Le rendement des bons du Trésor américain à 10 ans reste bas à l’horizon 2021, preuve que la Fed avec ses mesures de répression financière veille sur l’évolution des taux longs. La détention d’obligations de qualité est ainsi peu attrayante, surtout que les taux réels, qui prennent en compte l’inflation, sont négatifs.

La stratégie d’investissement en 3 questions

Tendance haussière pour les actions

1. Quelle part d’actions privilégier dans les portefeuilles?

Malgré le fort rebond des marchés des actions depuis ce printemps, nous maintenons notre pondération à neutre. La tendance devrait être haussière pour les six à douze prochains mois, mais de manière plus irrégulière. Les marchés sont soutenus par les taux bas et l’activité des banques centrales. Toute évolution dépend d’une solidification raisonnable de la reprise économique pour justifier les multiples boursiers élevés. Ainsi, tant que les perspectives de croissance restent favorables, un potentiel d’achat existe lors de consolidations. À l’intérieur de cette classe d’actifs, les valeurs technologiques dominent la reprise, malgré leur correction récente et le retour des thèmes plus sensibles à la conjoncture durant l’été. Une reprise raisonnable peut en outre aider au rattrapage des autres secteurs, sans forcément nuire aux valeurs qui ont bien résisté durant la crise, car leurs fondamentaux restent solides. Nous privilégions ainsi de manière prudente les marchés américains et d’Asie du Sud-Est ainsi qu’une diversification dans la zone euro. Notre approche du marché suisse est plutôt neutre avec un biais baissier en cas d’accélération de la croissance.

2. Quels sont les risques à court terme pour les marchés?

Les marchés des actions sont soumis à des risques cycliques à court terme. La fin de la phase de rattrapage en V de l’économie pourrait engendrer des déceptions au gré des publications statistiques. Le risque de correction est d’autant plus grand que les valorisations sont élevées. Il est alors important de suivre les indicateurs avancés et autres mesures du niveau de risque. La remarque vaut notamment pour le secteur technologique, important sur les marchés américains et d’Asie du Sud-Est. Les nuages peuvent également provenir de la situation géopolitique, voire politique tout court selon le résultat des élections américaines en novembre. Enfin, la pandémie de coronavirus et son évolution continueront de peser sur l’économie et les marchés.

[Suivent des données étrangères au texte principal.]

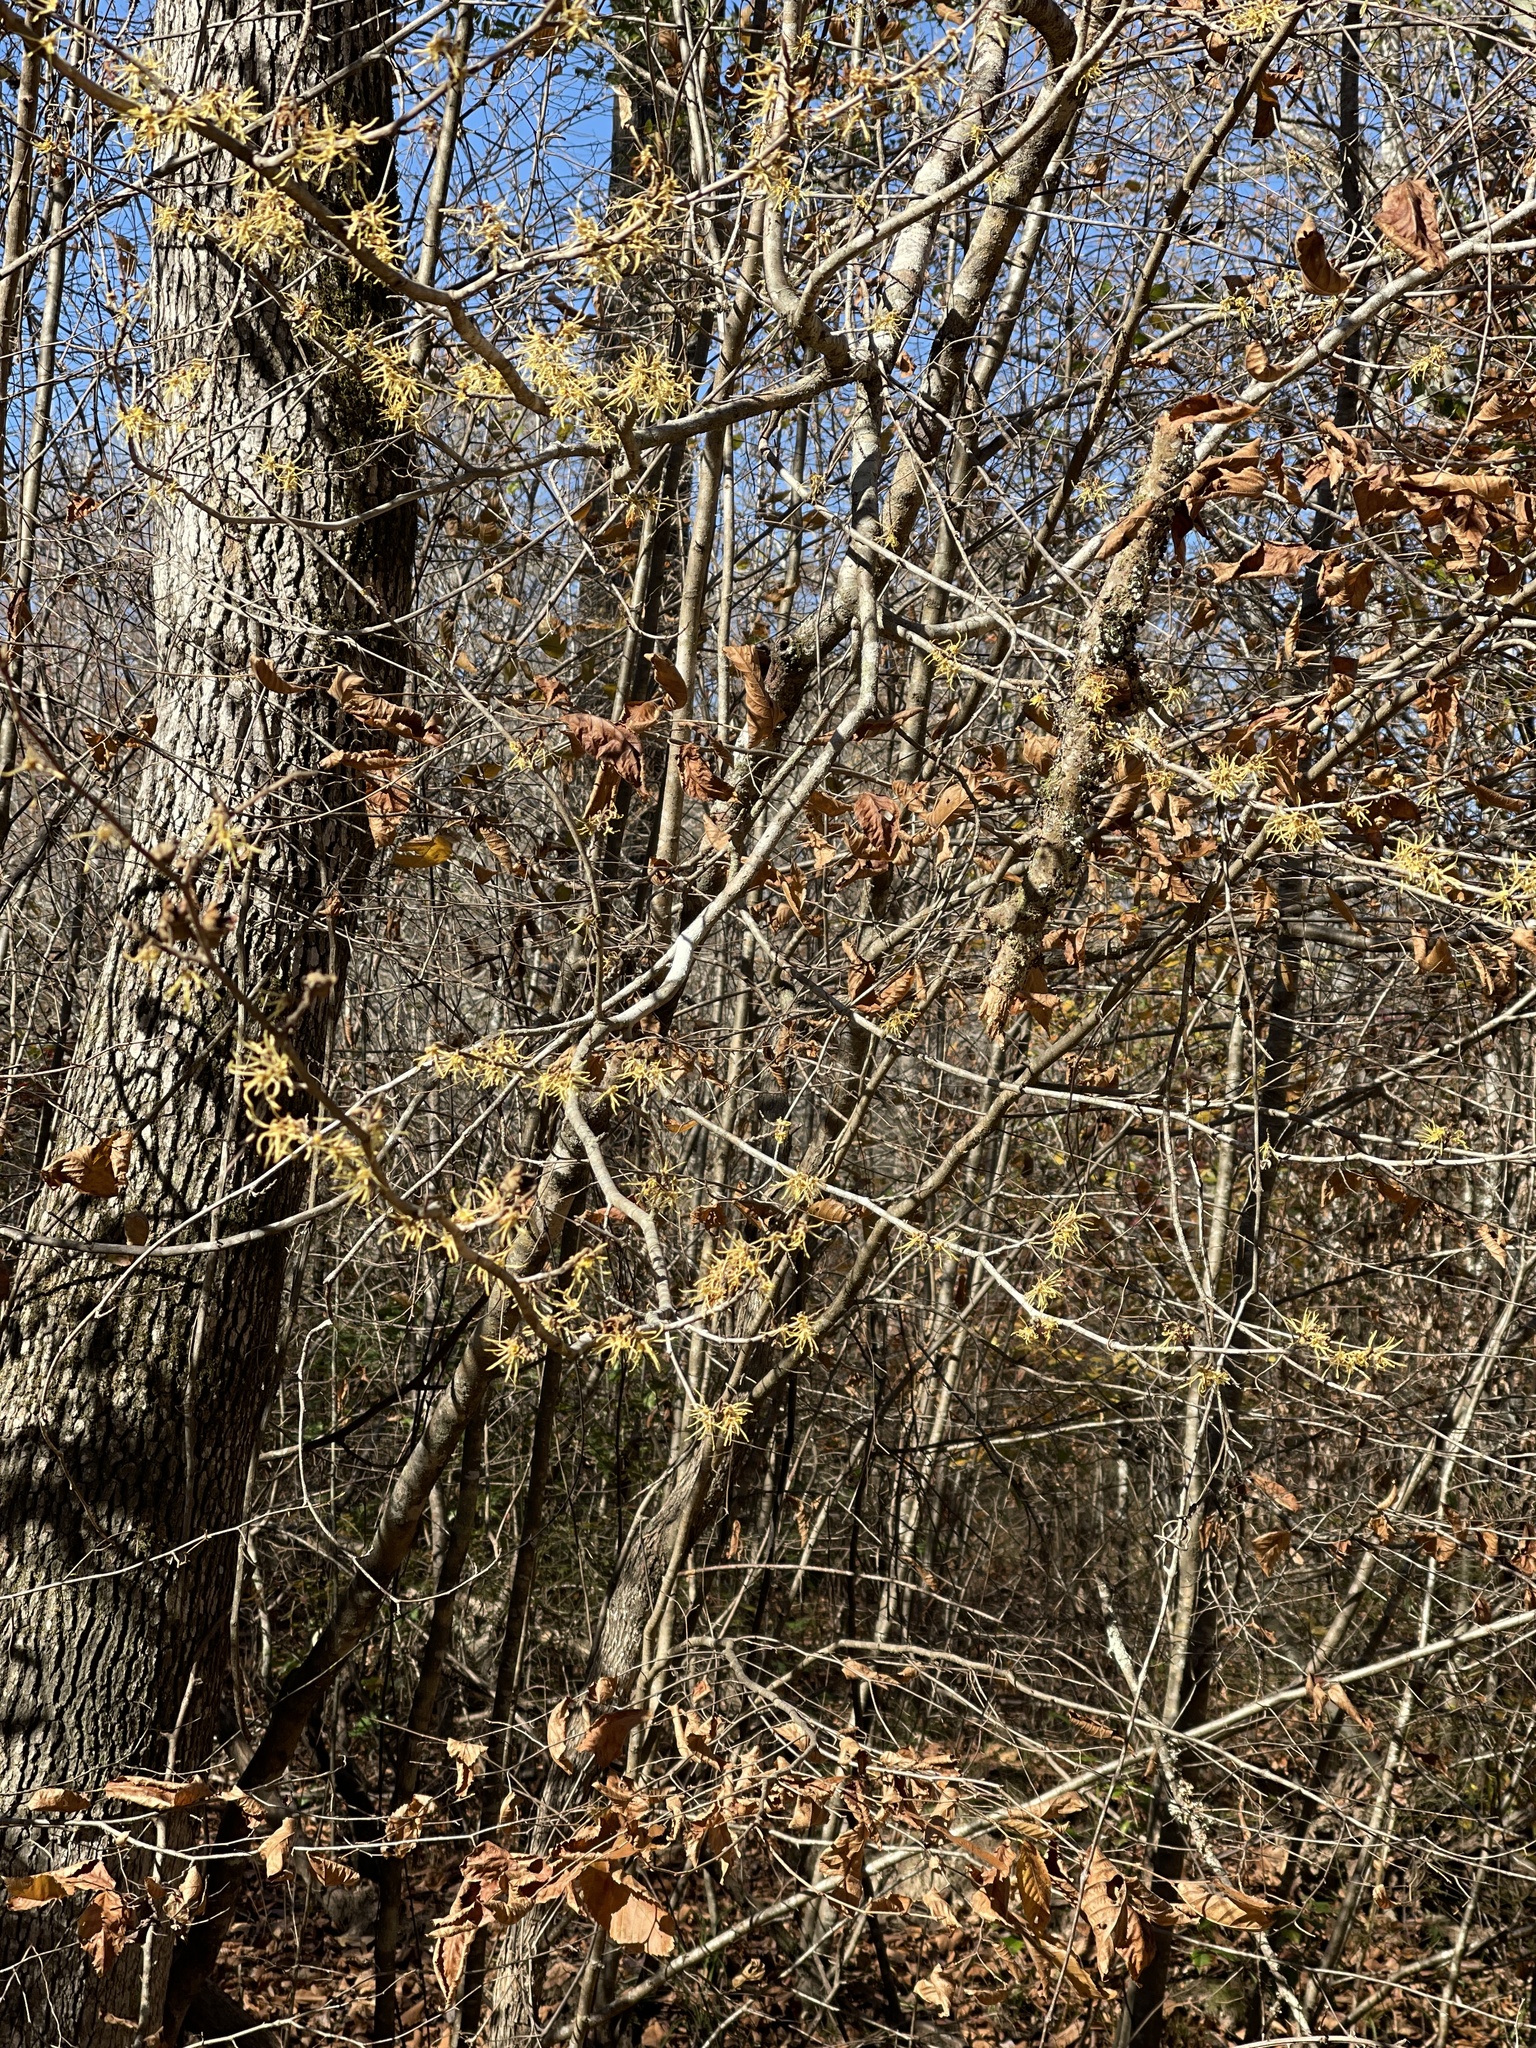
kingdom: Plantae
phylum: Tracheophyta
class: Magnoliopsida
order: Saxifragales
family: Hamamelidaceae
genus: Hamamelis
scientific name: Hamamelis virginiana
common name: Witch-hazel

3. Quels autres actifs offrent un potentiel de diversification?

Les obligations de qualité ne sont plus forcément une option dans la mesure où la corrélation entre les perspectives de croissance et les rendements obligataires semble avoir été rompue par la répression financière des banques centrales. Ainsi, parmi les titres à revenus fixes, les titres à haut coupon sont à privilégier, mais de façon raisonnable. Les matières premières – surtout les métaux – pourraient gagner en attractivité si les taux et le dollar restent bas. Le billet vert devrait rester irrégulier à faible, car, si toutes les banques centrales agissent, aucune n’atteint l’ampleur de la Fed. Il pourrait toutefois se renforcer lors de périodes incertaines.